Forty-five percent of users have sent and received a message from a VUMC provider. When the message audit process began, 10.7% of messages (~3000 messages) were unanswered each week. By December 2010, <0.5% of messages (~205) were unanswered each week.
Fifty-two percent of users have checked a test result and 45% have viewed other health information from the EHR. There are now over 61 health topics and more than 300 test results with associated explanations available through MHAV, and 30% of users have accessed this information. From January 2006 to December 2010, 2% of MHAV users had requested an appointment with a new VUMC provider, while 39% had viewed upcoming appointments. In this same period, 29% of users had viewed a medical bill, 31% of them had paid a bill, and 8% of all users had asked a billing question through MHAV.

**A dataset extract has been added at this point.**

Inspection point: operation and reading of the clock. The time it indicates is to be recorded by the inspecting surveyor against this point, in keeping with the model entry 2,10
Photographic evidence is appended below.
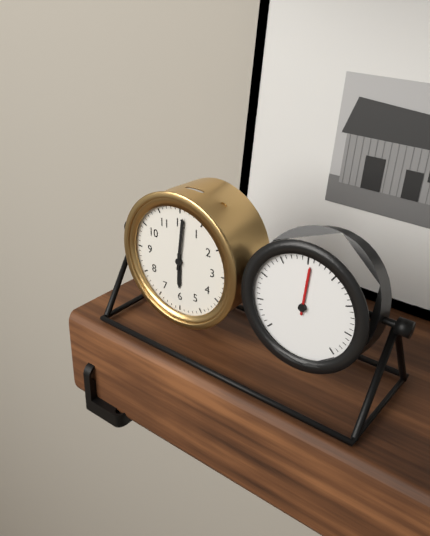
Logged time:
6,01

As the demand for patient portals increases, so too does the need for guidelines to direct their design and use.23 We have described the procedures and policies that regulate the functionality and usage of MHAV. We have demonstrated enthusiastic adoption of this portal by the Vanderbilt community, with ongoing growth of MHAV accounts for both adult and pediatric patients, and increasing usage of functions that typically prompt concerns about privacy and security. Our policies for registration, tiered-level access, and accounts designed for parents and delegates help to prevent unauthorized use, but allow sharing of information among patients, families, and caregivers. Our messaging policies ensure that communications are delivered and answered in a secure and timely manner. Our procedures for categorizing and delaying or prohibiting the display of test results permits patients to view important health information through MHAV, but gives healthcare providers ample time to respond to critical findings and keeps users from receiving news online that should be delivered in a more personal manner. Together, all of these functionalities and associated policies support the execution of administrative tasks such as scheduling appointments and managing medical bills. Finally, connections to the EHR create a personalized experience with the delivery of customized and relevant health information.

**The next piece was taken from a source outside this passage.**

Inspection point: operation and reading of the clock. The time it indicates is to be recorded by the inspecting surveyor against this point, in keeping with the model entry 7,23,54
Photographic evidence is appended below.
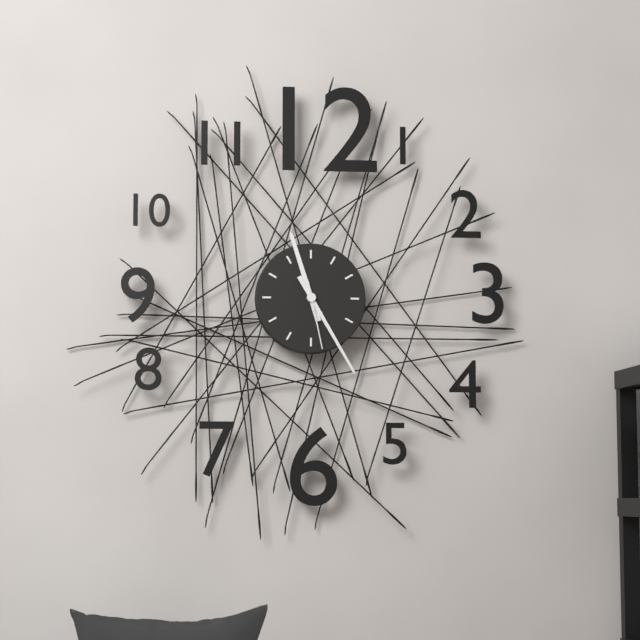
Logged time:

The described procedures and policies were designed not only to promote acceptance and use, but also to facilitate high quality care and to assure patient safety. Our audit processes have resulted in a dramatic reduction in unanswered messages, which potentially improves both user satisfaction and quality of care. Our future research will include formal evaluations of the user experience as well as the measurement of quality and safety of care delivered through the patient portal.

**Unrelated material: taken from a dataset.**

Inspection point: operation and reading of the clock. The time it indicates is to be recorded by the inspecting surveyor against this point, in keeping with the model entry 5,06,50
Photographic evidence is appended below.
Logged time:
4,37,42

Poorly designed and managed patient portals have the potential to discourage usage, decrease provider productivity, and compromise patient safety. We have provided a robust set of procedures and policies that promote the efficient delivery of safe and secure information through a patient portal. We believe other healthcare organizations could employ our principles and lessons learned to guide patient portal development and to maximize the benefits of patient portals through a thoughtful and organized process.
Funding: Dr Osborn is supported by the NIH National Institute of Diabetes and Digestive Kidney Diseases (Osborn, K01 DK087894) and by the Vanderbilt University Diabetes Research and Training Center Pilot and Feasibility Grant (Powers, P60 DK020593). Drs Jackson, Johnson, and Rosenbloom are supported by the Agency for Healthcare Research and Quality (Rosenbloom, R18 HS019276; Johnson, R18 HS018168). Drs Anders and Stenner are supported by the National Library of Medicine (Gadd, T15 LM007450). The content is solely the responsibility of the authors and does not necessarily represent the official views of these granting agencies.
Competing interests: None.
Provenance and peer review: Not commissioned; externally peer reviewed.